• _Objective 1_:
Answer these questions using the Karoubi envelope documentation:
(a) Under what condition is the functor to_karoubi C an equivalence?
(b) What equation does the field idem of the karoubi structure state?
(c) What equation does the field comm of a morphism in karoubi C state?
• _Objective 2_: Extend the Karoubi envelope documentation past its final sentence, keeping the same style.

• _Given passage_:
▼▼▼
The Karoubi envelope of a category #

THIS FILE IS SYNCHRONIZED WITH MATHLIB4. Any changes to this file require a corresponding PR to mathlib4.

In this file, we define the Karoubi envelope karoubi C of a category C.

Main constructions and definitions #

karoubi C is the Karoubi envelope of a category C: it is an idempotent complete category. It is also preadditive when C is preadditive.
to_karoubi C : C ⥤ karoubi C is a fully faithful functor, which is an equivalence (to_karoubi_is_equivalence) when C is idempotent complete.

@[nolint]

structure category_theory.idempotents.karoubi (C : Type u_1) [category_theory.category C] :

Type (max u_1 u_2)

X : C
p : self.X ⟶ self.X
idem : self.p ≫ self.p = self.p

In a preadditive category C, when an object X decomposes as X ≅ P ⨿ Q, one may consider P as a direct factor of X and up to unique isomorphism, it is determined by the obvious idempotent X ⟶ P ⟶ X which is the projection onto P with kernel Q. More generally, one may define a formal direct factor of an object X : C : it consists of an idempotent p : X ⟶ X which is thought as the "formal image" of p. The type karoubi C shall be the type of the objects of the karoubi enveloppe of C. It makes sense for any category C.

Instances for category_theory.idempotents.karoubi

category_theory.idempotents.karoubi.has_sizeof_inst
category_theory.idempotents.karoubi.category_theory.category
category_theory.idempotents.karoubi.coe
category_theory.idempotents.karoubi.category_theory.preadditive
category_theory.idempotents.karoubi.category_theory.is_idempotent_complete
category_theory.idempotents.karoubi.karoubi_has_finite_biproducts

@[simp]

theorem category_theory.idempotents.karoubi.idem_assoc {C : Type u_1} [category_theory.category C] (self : category_theory.idempotents.karoubi C) {X' : C} (f' : self.X ⟶ X') :

self.p ≫ self.p ≫ f' = self.p ≫ f'

@[ext]

theorem category_theory.idempotents.karoubi.ext {C : Type u_1} [category_theory.category C] {P Q : category_theory.idempotents.karoubi C} (h_X : P.X = Q.X) (h_p : P.p ≫ category_theory.eq_to_hom h_X = category_theory.eq_to_hom h_X ≫ Q.p) :

P = Q

theorem category_theory.idempotents.karoubi.hom.ext {C : Type u_1} {_inst_1 : category_theory.category C} {P Q : category_theory.idempotents.karoubi C} (x y : P.hom Q) (h : x.f = y.f) :

x = y

theorem category_theory.idempotents.karoubi.hom.ext_iff {C : Type u_1} {_inst_1 : category_theory.category C} {P Q : category_theory.idempotents.karoubi C} (x y : P.hom Q) :

x = y ↔ x.f = y.f

@[ext]

structure category_theory.idempotents.karoubi.hom {C : Type u_1} [category_theory.category C] (P Q : category_theory.idempotents.karoubi C) :

Type u_2

f : P.X ⟶ Q.X
comm : self.f = P.p ≫ self.f ≫ Q.p

A morphism P ⟶ Q in the category karoubi C is a morphism in the underlying category C which satisfies a relation, which in the preadditive case, expresses that it induces a map between the corresponding "formal direct factors" and that it vanishes on the complement formal direct factor.
▲▲▲
• _Supplied entries_:
▼▼▼
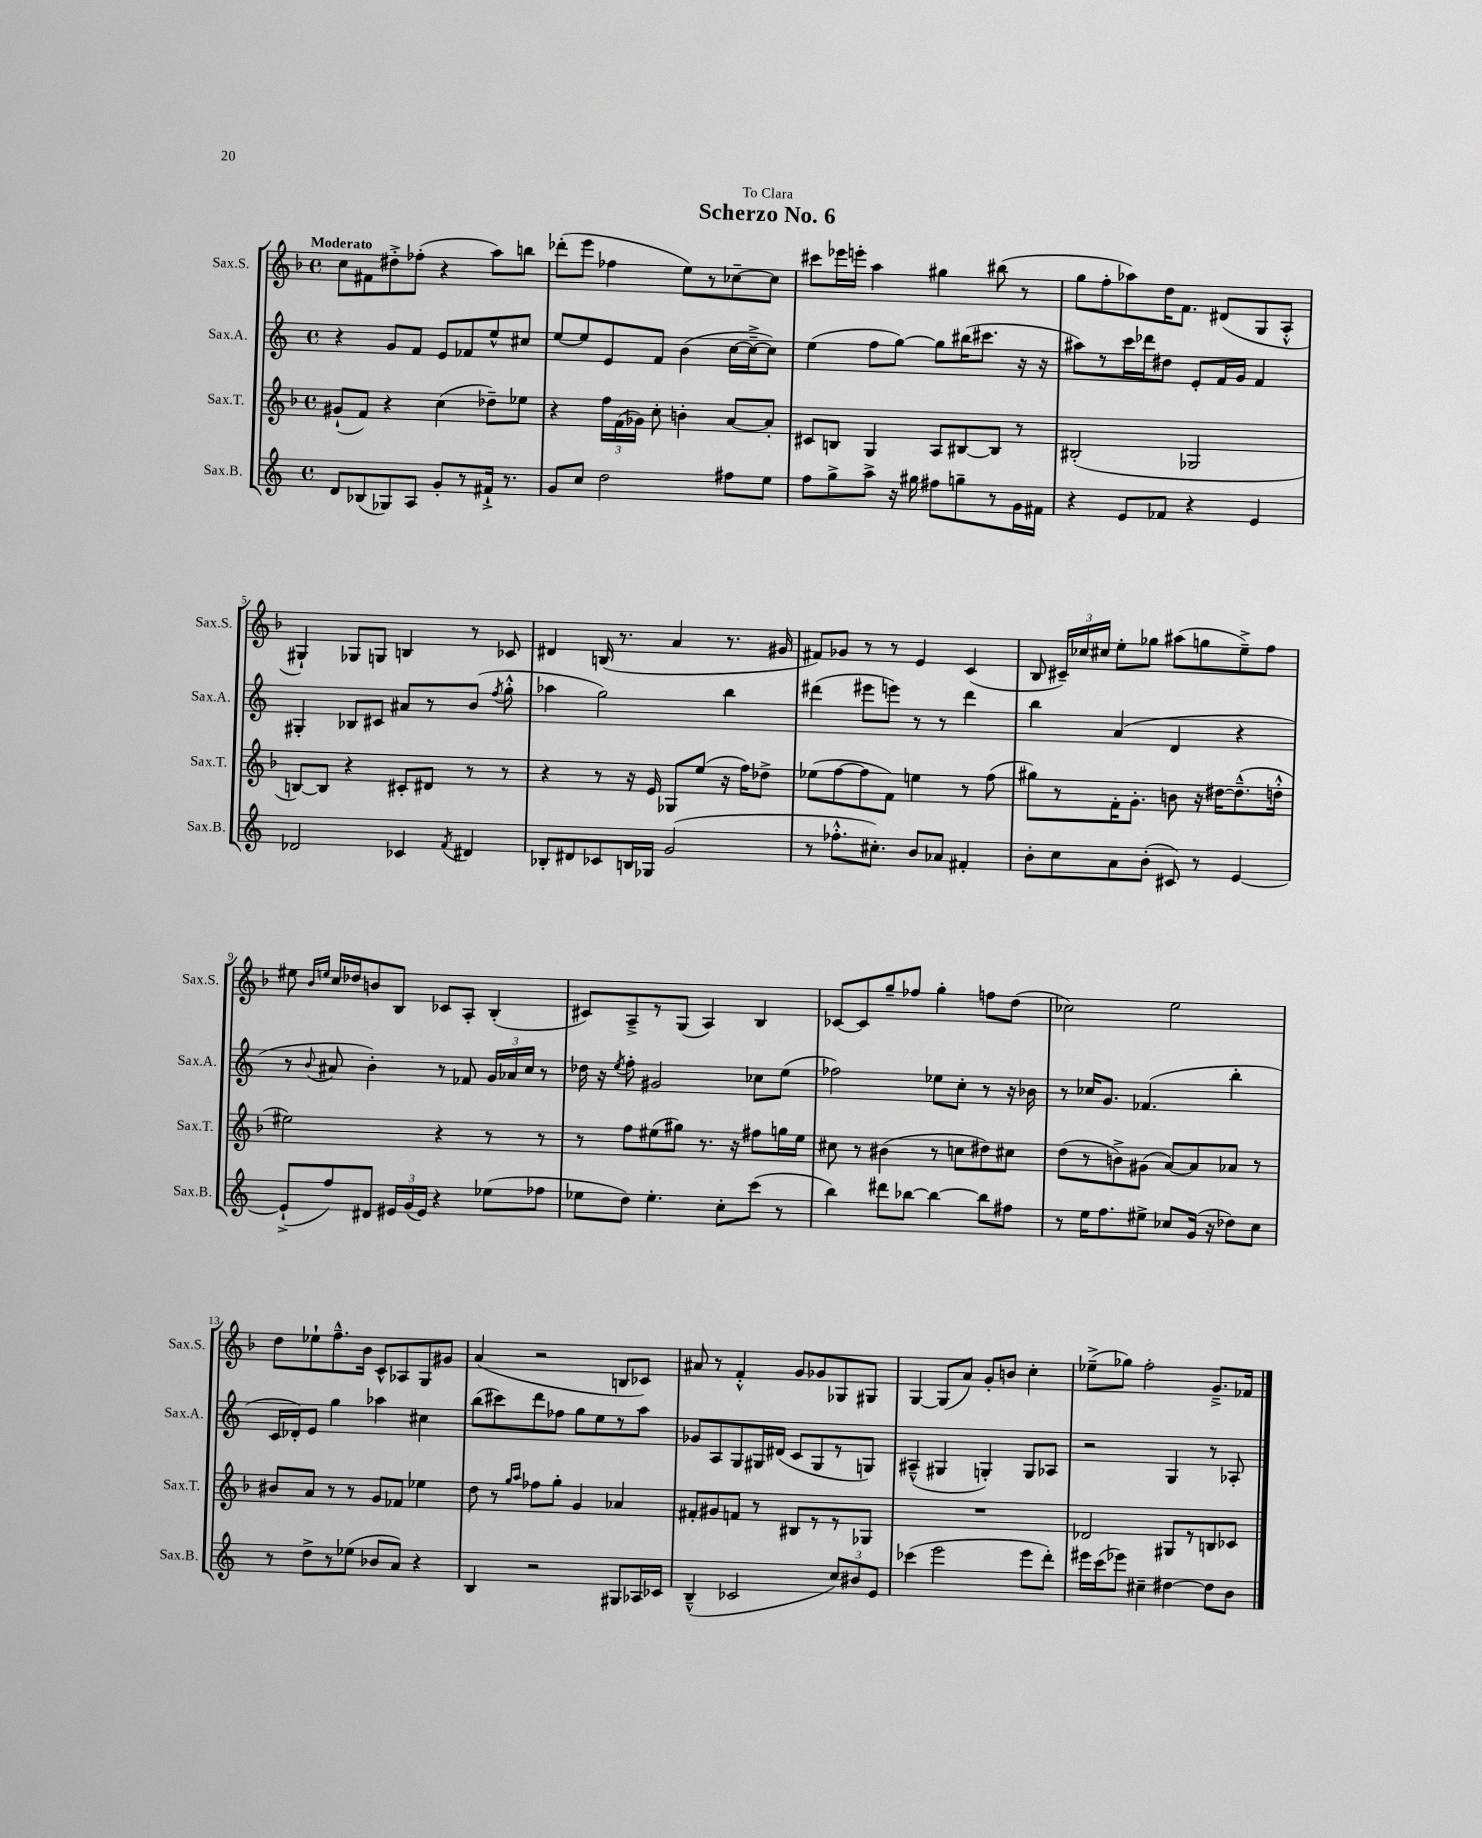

**kern	**kern	**kern	**kern
*staff4	*staff3	*staff2	*staff1
*clefG2	*clefG2	*clefG2	*clefG2
*k[]	*k[b-]	*k[]	*k[b-]
*M4/4	*M4/4	*M4/4	*M4/4
*met(c)	*met(c)	*met(c)	*met(c)
8d	(8g#`	4r	8cc
(8B-	8f)	.	8f#
8G-)	4r	8g	8dd#'^
8A	.	8f	(8ff-'
8g'	(4cc	8e	4r
8r	.	8f-	.
16f#`^	8dd-~)	8ee^^	8aa)
8.r	.	.	.
.	8ee-	8cc#	8bb
=	=	=	=
8g	4r	[8ee	(8ddd-'
8cc	.	8ee]	8eee
2dd	24ff	8e	4ff-
.	(24f	.	.
.	24g-)	.	.
.	8cc'	8f	.
.	4b'	(4b	8ee)
.	.	.	8r
8ff#	[8a	[16cc	[8cc-~
.	.	16cc~^_	.
8ee	8a']	8cc])	8cc-]
=	=	=	=
8ff	8c#	(4ee	8ccc#
8gg^	8B	.	16eee-
.	.	.	16eee'
8aa^	4G	8ff	4aa
16r	.	[8gg)	.
16gg#	.	.	.
8ff#	8A	8gg]	4gg#
8gg~	[8B#	(16bb#	.
.	.	8.ccc#	.
8r	8B#]	.	(8bb#
16g	8r	16r	8r
16f#	.	16r	.
=	=	=	=
4r	(2B#'	8aa#)	8gg
.	.	8r	8ff'
8e	.	16ccc	8aa-)
.	.	16ddd-	.
8f-	.	8dd#	16dd
.	.	.	8.f
4r	2G-	8e'	.
.	.	16f	(8d#
.	.	16g	.
4e	.	4f	8G
.	.	.	8A'^^
=	=	=	=
2d-	[8B)	4G#'	4G#`)
.	8B]	.	.
.	4r	8B-	8G-
.	.	8c#	8G
4c-	8c#'	8a#	4B
.	8d#	8r	.
8qf	.	.	.
4d#	8r	(8b	8r
.	.	8qff	.
.	8r	8gg'^^	8c-
=	=	=	=
8B-'	4r	4aa-	4d#
8d#	.	.	.
8c-	8r	2gg)	(16B
.	.	.	8.r
16B	16r	.	.
16G-	16e	.	.
(2g	8G-	.	4a
.	(8ee	.	.
.	16r	4bb	8.r
.	16ff)	.	.
.	8dd-^	.	.
.	.	.	16g#
=	=	=	=
8r	(8ee-	(4ddd#	8f#)
8.ff-'^^	[8ff	.	8g-
.	8ff]	8eee#	8r
8.cc#')	.	.	.
.	8f)	8eee)	8r
8b	4ee	8r	4e
8a-	.	8r	.
4f#'	8r	4ddd#	(4c
.	(8ff	.	.
=	=	=	=
8b'	8gg#)	4bb	8B-
8cc	8r	.	24c#~)
.	.	.	24cc-
.	.	.	24cc#
8a	16f'	(4a	8ee'
.	8.g'	.	.
(8b'	.	.	8gg-
8c#)	8b	4d	(8aa#
8r	16r	.	8gg
.	[16dd#	.	.
[4e	(8.dd#~^^]	4r	8ee~^)
.	.	.	8ff
.	16dd'^^	.	.
=	=	=	=
(8e`^]	2ee#)	8r	8ee#
.	.	.	16qqb-
.	.	8qqb	16qqee
8ff)	.	8a#	16cc
.	.	.	16dd-
8d#	.	4b')	8b
24e#	.	.	8B-
(24g	.	.	.
24e#)	.	.	.
4r	4r	8r	8c-
.	.	8f-	8A'
(8ee-	8r	24g	(4B-'
.	.	24a-	.
.	.	24cc	.
8ff-	8r	8r	.
=	=	=	=
8ee-	8r	16dd-	8c#)
.	.	16r	.
.	.	8qee	.
8dd)	8ff	8ff'	8A~^
4.ee-'	(8ee#	2g#	8r
.	8gg#)	.	(8G
.	8.r	.	4A)
8cc'	.	.	.
.	16r	.	.
(8ccc	8ff#	8cc-	4B-
8r	16gg	(8ee	.
.	16ee#	.	.
=	=	=	=
4bb)	8cc#	2ff-)	[8c-
.	8r	.	8c-]
8ddd#	(4b#	.	8gg~
[8bb-	.	.	8ff-
4bb-_	8r	8ee-	4gg'
.	8cc	8cc'	.
8bb-]	8dd#)	8r	8ff
8ff#	8cc#	16r	(8dd
.	.	16b-	.
=	=	=	=
8r	(8dd	8r	2cc-)
16ee	8r	16cc-	.
8.ff	.	8.g	.
.	8b^)	.	.
8ee#^	(8g#	(4.f-	.
8cc-	[8a)	.	2ee
(16g	8a]	.	.
16r	.	.	.
8dd-)	8a-	4bb'	.
8cc-	8r	.	.
=	=	=	=
8r	8b#	16c	8dd
.	.	16d-')	.
8dd^	8a	8e	8ee-`
8r	8r	4gg	8.ff~^^
(8ee-	8r	.	.
.	.	.	16b-
8b-	8g	4aa-	8c^^
8a)	8f-	.	8A-
4r	4ee-	4cc#	8G
.	.	.	8g#
=	=	=	=
4B	8dd	(8bb	(4a
.	8r	8ccc#)	.
.	16qqgg	.	.
.	16qqaa	.	.
2r	8ff-	8ddd	2r
.	8gg'	8ff-	.
.	4g	8gg	.
.	.	8ee	.
8G#	4a-	8r	8B
16A-	.	8aa	8c-)
16c-	.	.	.
=	=	=	=
(4B~^^	8f#'	8g-	8a#
.	8g#	8A	8r
2c-	8f	8G	4f'^^
.	8r	16G#	.
.	.	(16d#	.
.	8B#	8c	8g
.	8r	8G#	8g-
12cc)	8r	8r	8G-
12b#	.	.	.
.	8G-	8G)	8G#
12e	.	.	.
=	=	=	=
(4ccc-	1r	(4A#~^^	[4G
2eee	.	4G#	(8G]
.	.	.	8a)
.	.	4G')	8g'
.	.	.	8b
8eee	.	8G	4cc'
8ddd')	.	8A-	.
=	=	=	=
16eee#	2d-	2r	(8ee-~^
(16ccc	.	.	.
8eee-)	.	.	8gg-)
4cc#~	.	.	2ff'
[4dd#	8G#	4G	.
.	8r	.	.
8dd#]	8B	8r	8.g~^
8b	8c-	8A-'	.
.	.	.	16f-
==	==	==	==
*-	*-	*-	*-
▲▲▲
• _Exercise answer 1_:
(a) When C is idempotent complete.
(b) self.p ≫ self.p = self.p
(c) self.f = P.p ≫ self.f ≫ Q.p

• _Exercise answer 2_:
Instances for category_theory.idempotents.karoubi.hom

category_theory.idempotents.karoubi.hom.has_sizeof_inst
category_theory.idempotents.karoubi.hom.inhabited

@[protected, instance]

def category_theory.idempotents.karoubi.hom.inhabited {C : Type u_1} [category_theory.category C] [category_theory.preadditive C] (P Q : category_theory.idempotents.karoubi C) :

inhabited (P.hom Q)

Equations

category_theory.idempotents.karoubi.hom.inhabited P Q = {default := {f := 0, comm := _}}

@[simp]

theorem category_theory.idempotents.karoubi.hom_ext {C : Type u_1} [category_theory.category C] {P Q : category_theory.idempotents.karoubi C} {f g : P.hom Q} :

f = g ↔ f.f = g.f

@[simp]

theorem category_theory.idempotents.karoubi.p_comp {C : Type u_1} [category_theory.category C] {P Q : category_theory.idempotents.karoubi C} (f : P.hom Q) :

P.p ≫ f.f = f.f

@[simp]

theorem category_theory.idempotents.karoubi.p_comp_assoc {C : Type u_1} [category_theory.category C] {P Q : category_theory.idempotents.karoubi C} (f : P.hom Q) {X' : C} (f' : Q.X ⟶ X') :

P.p ≫ f.f ≫ f' = f.f ≫ f'

@[simp]

theorem category_theory.idempotents.karoubi.comp_p {C : Type u_1} [category_theory.category C] {P Q : category_theory.idempotents.karoubi C} (f : P.hom Q) :

f.f ≫ Q.p = f.f

@[simp]

theorem category_theory.idempotents.karoubi.comp_p_assoc {C : Type u_1} [category_theory.category C] {P Q : category_theory.idempotents.karoubi C} (f : P.hom Q) {X' : C} (f' : Q.X ⟶ X') :

f.f ≫ Q.p ≫ f' = f.f ≫ f'

theorem category_theory.idempotents.karoubi.p_comm {C : Type u_1} [category_theory.category C] {P Q : category_theory.idempotents.karoubi C} (f : P.hom Q) :

P.p ≫ f.f = f.f ≫ Q.p

theorem category_theory.idempotents.karoubi.comp_proof {C : Type u_1} [category_theory.category C] {P Q R : category_theory.idempotents.karoubi C} (g : Q.hom R) (f : P.hom Q) :

f.f ≫ g.f = P.p ≫ (f.f ≫ g.f) ≫ R.p

@[protected, instance]

def category_theory.idempotents.karoubi.category_theory.category {C : Type u_1} [category_theory.category C] :

category_theory.category (category_theory.idempotents.karoubi C)

The category structure on the karoubi envelope of a category.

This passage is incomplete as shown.